Home use rapid antigen tests are not as accurate as the laboratory PCR tests, but they are very helpful because they provide results within 10 to 15 minutes. They can also pick up the COVID-19 virus very early in the infection, sometimes just before symptoms appear.
If a rapid antigen test provides a positive result, NSW Health advises a diagnostic PCR test must be undertaken as soon as possible to confirm the person’s COVID-19 status.
NSW Health collects and reports positive PCR test results. There is no requirement to formally report the result of a rapid antigen screening test for the general community.
How rapid antigen testing can be most effectively incorporated into the pandemic response is part of ongoing planning. NSW Health is currently working with the Department of Education on the role rapid antigen testing can play in supporting children who may have been exposed to COVID-19 to safely return to school following a short period of isolation and also its role in surveillance as part of a local outbreak response.
At the same time, the NSW Government is trialling Rapid Antigen Home Testing (RAHT) kits to reduce disruption at schools and halve the time close contacts need to isolate.
Minister for Education and Early Childhood Learning Sarah Mitchell said a pilot program of the test kits would begin in Albury next week.
“I want to see disruption to our students’ education from COVID reduce, while still keeping schools safe places to learn. This requires us to deploy every tool available to balance the risk,” Ms Mitchell said.
“We will be trialling the tests in two ways: a broad surveillance approach, along with close contact testing to reduce initial positive cases on school sites and reduce the amount of time close contact students need to spend away from school.”
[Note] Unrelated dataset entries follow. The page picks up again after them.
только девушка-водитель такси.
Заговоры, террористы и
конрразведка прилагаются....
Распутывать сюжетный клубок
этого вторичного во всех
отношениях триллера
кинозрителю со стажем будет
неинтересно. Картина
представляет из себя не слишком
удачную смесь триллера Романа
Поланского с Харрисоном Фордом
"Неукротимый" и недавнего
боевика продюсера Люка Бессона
The surveillance method will see the kits distributed by schools for use at home by staff and students who are asked to do a test twice a week as part of community surveillance.
“People with a positive result would need to follow up with a regular (PCR) test at a NSW Health testing centre and those who test negative will go on with their normal day-to-day routines assured that they are not infected or at risk of spreading the virus,” Ms Mitchell said.
Unvaccinated students who are close contacts of a positive case will also be able to reduce their isolation time by using the kits on a daily basis.